Gov. Baldacci celebrates the signing of a law that will repair bridges in Maine, creating thousands of new jobs all across the state while using technology developed at UM’s composite center. Here he congratulates Transportation Commissioner Dave Cole for his work on the bill. Photo by Ramona du Houx
This legislation directly funds bridge repair and will create 1,200 to 2,000 high-paying jobs all across Maine — Rep.Boyd Marley
Article by Ramona du Houx
The governor’s bill that invests $160,000 in Maine bridges, in bridge construction and preservation, won broad bipartisan support and was enacted into law. The initiative will supplement current bridge funding of about $70 million per year with an additional $40 million per year over the next four years.
“The tragedy last year in Minneapolis showed the world that we must remain vigilant when it comes to our bridges. We had a team of engineers review our bridge inspection program and funding levels, and they found that we need to make a significant investment,” said Governor John Baldacci. “I am gratified by the support this measure has received. It makes sure we can move our people and goods across the state and across the country, and it will put people to work, improving our economy and our infrastructure.”
After the results of the Department of Transportation (DOT) report became official in November of 2007 the Governor made finding a way to implement them a priority. The safety and economic importance of maintaining the state’s transportation infrastructure was recognized and the funding was found, despite a national recession and no assistance from the federal government.
“We’re going to use the latest research and development technologies from the University of Maine in composites to be a part of the solution,” said the governor. “This should help spur the growing composites industry in Maine while making our bridges safe and secure.”
The bill establishes a bridge composites innovation initiative. The DOT working with UM will seek to expand the use of composites technologies in bridge maintenance and capital applications. They will use technology and products to inspect and extend the life of bridges and develop delivery models that expedite the design, rehabilitation and construction of bridges, reduce costs and reduce the impact on the traveling public. Composites developed at UM and funded by voter bonds have already made buildings and bridges stronger, flexible, and more durable.
“The university is doing really exciting work in wood technology. The school is developing wood materials for the military, that are strong enough to protect soldiers in the line of duty, and is the perfect partner for the State in putting that research to use at home,” said House Majority Leader Hannah Pingree. “Maine is the most heavily wooded state in the nation, and we can capitalize on that renewable resource to secure our bridges while boosting our economy with a promising industry.”
The bridge projects will create high-wage jobs.

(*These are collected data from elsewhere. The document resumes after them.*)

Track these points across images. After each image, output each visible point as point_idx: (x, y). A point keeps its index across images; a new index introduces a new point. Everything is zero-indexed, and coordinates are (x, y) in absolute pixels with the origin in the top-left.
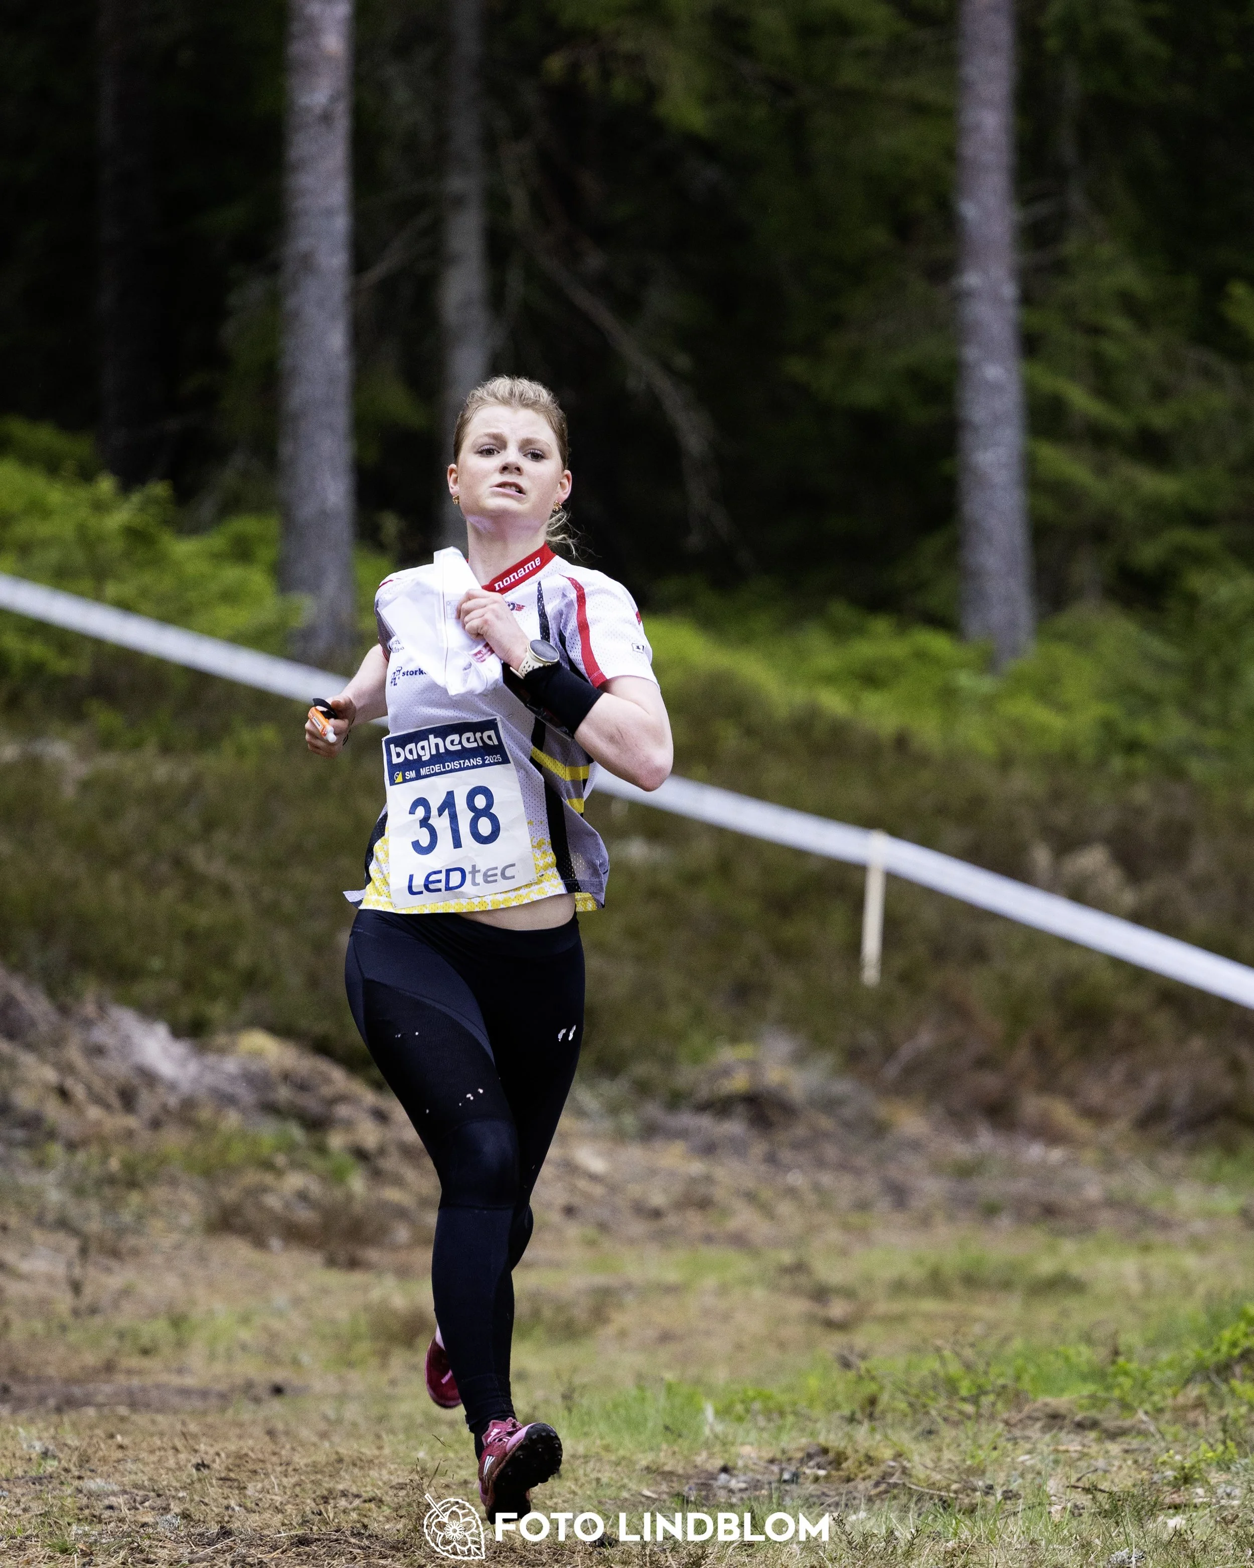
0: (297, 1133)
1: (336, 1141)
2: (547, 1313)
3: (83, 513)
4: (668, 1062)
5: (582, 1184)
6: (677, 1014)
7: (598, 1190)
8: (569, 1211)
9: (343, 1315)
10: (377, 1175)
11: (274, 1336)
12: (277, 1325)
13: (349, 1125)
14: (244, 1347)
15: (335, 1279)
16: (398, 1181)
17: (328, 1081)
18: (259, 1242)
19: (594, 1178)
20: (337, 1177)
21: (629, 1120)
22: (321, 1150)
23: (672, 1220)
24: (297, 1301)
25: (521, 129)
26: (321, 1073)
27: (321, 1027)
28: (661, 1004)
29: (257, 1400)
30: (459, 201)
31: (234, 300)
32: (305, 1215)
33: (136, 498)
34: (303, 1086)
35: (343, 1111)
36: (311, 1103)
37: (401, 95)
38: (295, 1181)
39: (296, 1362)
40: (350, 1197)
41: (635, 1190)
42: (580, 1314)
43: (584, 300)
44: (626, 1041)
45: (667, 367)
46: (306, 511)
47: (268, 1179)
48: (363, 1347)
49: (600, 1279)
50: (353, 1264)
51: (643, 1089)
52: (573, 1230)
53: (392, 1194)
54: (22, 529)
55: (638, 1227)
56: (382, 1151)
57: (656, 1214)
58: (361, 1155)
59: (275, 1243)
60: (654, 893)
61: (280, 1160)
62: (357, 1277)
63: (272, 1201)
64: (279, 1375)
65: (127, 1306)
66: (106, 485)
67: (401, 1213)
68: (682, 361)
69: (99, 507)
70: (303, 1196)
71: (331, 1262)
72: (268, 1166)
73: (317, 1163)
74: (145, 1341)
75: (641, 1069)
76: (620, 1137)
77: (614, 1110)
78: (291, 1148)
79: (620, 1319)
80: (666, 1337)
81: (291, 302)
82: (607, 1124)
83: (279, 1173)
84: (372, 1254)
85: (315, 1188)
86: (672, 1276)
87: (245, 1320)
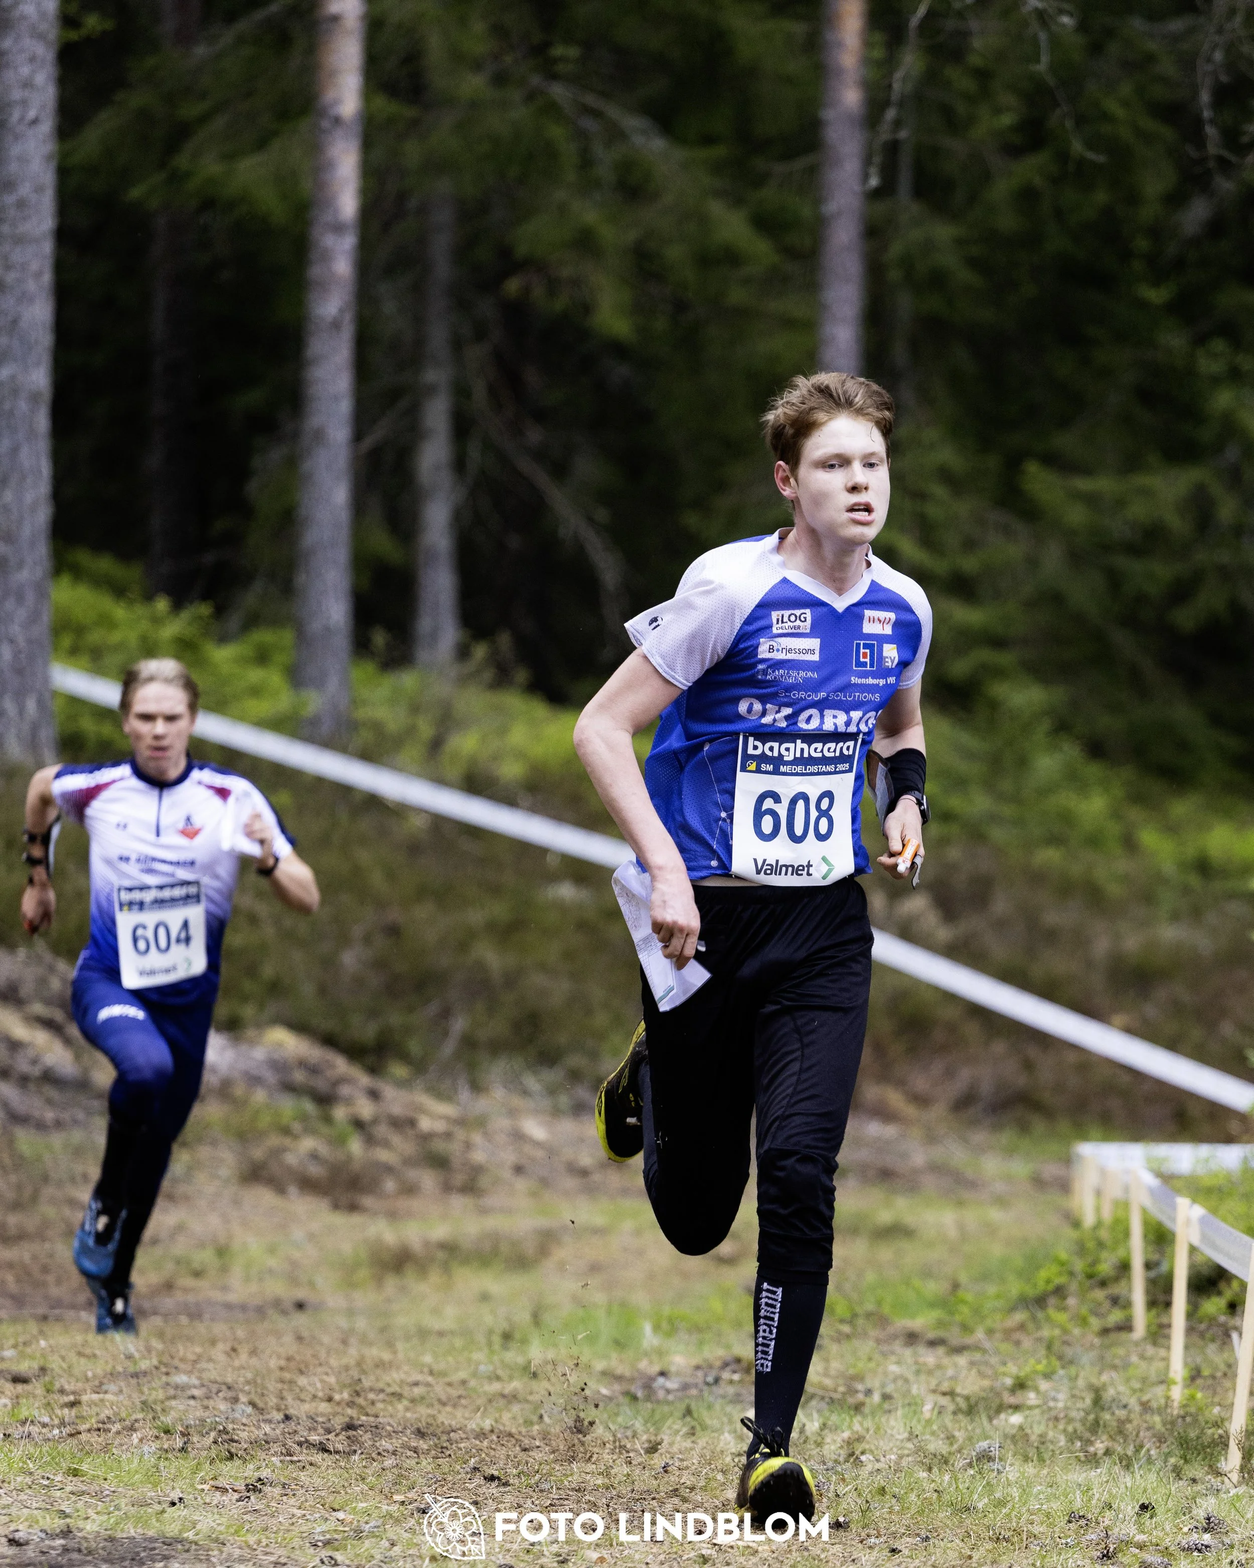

“This legislation directly funds bridge repair and will create 1,200 to 2,000 high-paying jobs all across Maine,” said Rep.Boyd Marley who cosponsored the governor’s bill with Sen. Dennis Damon. “It impacts every county in the state. It’s great for safety, as well as being a jobs program. This is a real stimulus package.”
The law will fund 246 bridge projects around the state, including 80 bridge replacements. Of the 246 projects, about two-thirds of the bridges being improved are currently on the Maine Department of Transportation’s Bridge Watch List. The remainder will prevent bridges from falling into poor condition.
“This is a big step forward in addressing the backlog of aged, deteriorating bridges. This will allow us to manage the situation in an orderly way rather than from crisis to crisis,” said DOT Commissioner David Cole. “I believe that the broad bipartisan support is recognition of the importance of the safety but also how important our transportation infrastructure is to our economy.”
To pay for the bridge investment, three fees would be increased. The state’s vehicle registration fee would increase from $25 per year to $35 per year; the title fee would increase from $23 per year to $33 per year; and the vanity plate fee would increase from $15 per year to $25 per year. With the modest increases, Maine’s fees will remain at or below those of New Hampshire and the New England average.
The revenue generated by the fees will allow the state to bond $40 million a year for four years.
In addition to funding the necessary bridge work, LD 2324 will boost funding for road improvements. This new law dedicates funding through revenue bonds to repair roads throughout the state.